Software buyers suddenly have more clout at the bargaining table. But that doesn’t mean B2B software suppliers have to give up profit. Here are six strategies for keeping your prices stable.
When IT spending turns pessimistic, any software purchase must align with short-term business drivers, the first of which is to manage costs and preserve capital.
Expect companies to cancel IT projects that won’t provide tangible cost savings or revenue in the next half, and freeze the buying process for longer-term projects.
Where’s the silver lining?
CIOs look to save money in ways other than just killing projects. They look hard at old software’s high maintenance costs and weak security, with an eye to replacing it.
And every IT team is cloud first, ever since they had to scramble to enable thousands of employees to work from home on short notice. Demand for some technologies has soared.
That won’t stop buyers from using the current crisis as an excuse to ask for lower prices.
How should software vendors manage pricing strategies, as a recession looms?
1. Target your market segments that are less price sensitive.
Review your segmentation and de-prioritize those where you already were competing on price. Penny-pinchers will be the first to stop spending, and the last to restart. Also, as part of marketing’s response to the economic crisis, consider how your segments are being hit. Don’t bank on travel and leisure, energy, or consumer goods companies to spring back into spending this year.
2. Connect your value to your buyer’s current pain.
Consider the current market context and lead with the highest value in your product for each target segment. Which customers value which features? Be sure your revised messaging makes that value clear in every marketing effort.
3. Don’t lower prices for your existing products.
Do anything but discounting today’s offerings. Software product management consultant Linda Merrick suggests alternatives, like: Downsize a new offer and price it accordingly. Offer a less-featured package, or flexible seat licenses. Simplify purchasing. Anything but signal a lower value for your flagship. Later, when lost prospects return to the table, they’ll remember that lower price. Demand is not price-elastic in a downturn. If you’ve done steps 1 and 2 above, then pricing concessions are not the way to drive sales.
4. Delight existing customers.
Your best bet for revenue in the first 12 months will be from your existing customers. Think hard about new use cases that your customers may be facing now, and how your product uniquely solves them. Ensure your customers are receiving and perceiving the value they’ve paid for. Publish case studies, tip sheets, configuration guides and helpful videos – all about how to get the most from your product or service.
5. Educate your sales reps.
Reassure your sales teams and channel partners that you have a pricing strategy for the current economic reality. Educate them on how to present the value that you identify. Train them on newly packaged offers and how to sell them.
6. Engage experts.
This is a time for Product Marketing and Product Management to work together to sustain your price points. Don’t hesitate to augment your in-house team’s knowledge.
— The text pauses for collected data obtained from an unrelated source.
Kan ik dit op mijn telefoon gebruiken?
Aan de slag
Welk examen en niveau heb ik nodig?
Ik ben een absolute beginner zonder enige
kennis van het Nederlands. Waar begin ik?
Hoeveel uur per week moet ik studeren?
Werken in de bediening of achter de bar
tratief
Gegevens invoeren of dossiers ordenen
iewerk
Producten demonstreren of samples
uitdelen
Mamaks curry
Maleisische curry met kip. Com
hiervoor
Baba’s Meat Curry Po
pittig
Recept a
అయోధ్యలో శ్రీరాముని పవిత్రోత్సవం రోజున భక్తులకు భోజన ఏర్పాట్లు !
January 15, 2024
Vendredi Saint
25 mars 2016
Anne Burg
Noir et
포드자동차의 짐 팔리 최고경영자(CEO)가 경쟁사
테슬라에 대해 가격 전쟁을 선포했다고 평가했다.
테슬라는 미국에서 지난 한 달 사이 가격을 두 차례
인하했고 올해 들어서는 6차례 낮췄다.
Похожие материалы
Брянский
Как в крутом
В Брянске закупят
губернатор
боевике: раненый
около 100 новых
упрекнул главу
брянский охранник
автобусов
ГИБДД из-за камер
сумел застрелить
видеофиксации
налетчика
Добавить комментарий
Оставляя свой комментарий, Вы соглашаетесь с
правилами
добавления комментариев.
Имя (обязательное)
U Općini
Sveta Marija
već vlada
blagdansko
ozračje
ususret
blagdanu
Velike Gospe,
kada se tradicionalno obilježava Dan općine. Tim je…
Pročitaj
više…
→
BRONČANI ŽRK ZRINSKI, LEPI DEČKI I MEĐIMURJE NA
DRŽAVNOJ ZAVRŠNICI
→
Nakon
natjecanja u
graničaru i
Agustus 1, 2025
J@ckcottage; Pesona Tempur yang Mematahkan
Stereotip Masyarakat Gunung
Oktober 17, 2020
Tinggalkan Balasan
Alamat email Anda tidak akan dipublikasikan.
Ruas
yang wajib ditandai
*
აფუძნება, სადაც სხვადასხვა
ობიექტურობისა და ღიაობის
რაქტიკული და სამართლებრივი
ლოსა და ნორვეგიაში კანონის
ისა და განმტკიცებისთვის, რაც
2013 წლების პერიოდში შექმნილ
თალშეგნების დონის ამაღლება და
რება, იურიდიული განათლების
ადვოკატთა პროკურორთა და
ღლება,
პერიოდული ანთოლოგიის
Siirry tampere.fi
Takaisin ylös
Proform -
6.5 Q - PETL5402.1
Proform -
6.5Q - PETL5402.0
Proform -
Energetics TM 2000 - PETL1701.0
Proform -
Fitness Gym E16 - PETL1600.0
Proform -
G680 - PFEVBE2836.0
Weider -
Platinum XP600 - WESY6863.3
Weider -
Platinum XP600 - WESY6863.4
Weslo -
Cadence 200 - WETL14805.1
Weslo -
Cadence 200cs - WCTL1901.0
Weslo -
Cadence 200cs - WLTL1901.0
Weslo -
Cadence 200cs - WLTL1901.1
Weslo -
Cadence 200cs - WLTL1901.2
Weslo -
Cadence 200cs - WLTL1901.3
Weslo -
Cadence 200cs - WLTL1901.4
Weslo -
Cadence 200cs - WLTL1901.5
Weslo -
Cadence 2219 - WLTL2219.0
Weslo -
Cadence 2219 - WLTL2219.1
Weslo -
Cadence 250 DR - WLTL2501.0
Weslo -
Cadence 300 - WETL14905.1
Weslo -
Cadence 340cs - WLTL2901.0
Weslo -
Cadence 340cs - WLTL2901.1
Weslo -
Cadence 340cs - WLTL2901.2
It’s critically important that you get this right. In times like these, you can never have too much expertise at the table.
Before your sales team starts discounting, grab the pricing reins. Connect your product’s value to the pain of your highest priority market segments. Communicate relevant value to prospects and customers. Train reps to use these new tools to hold the line on pricing.
Economic recession is no joke. But the software industry has survived longer ones.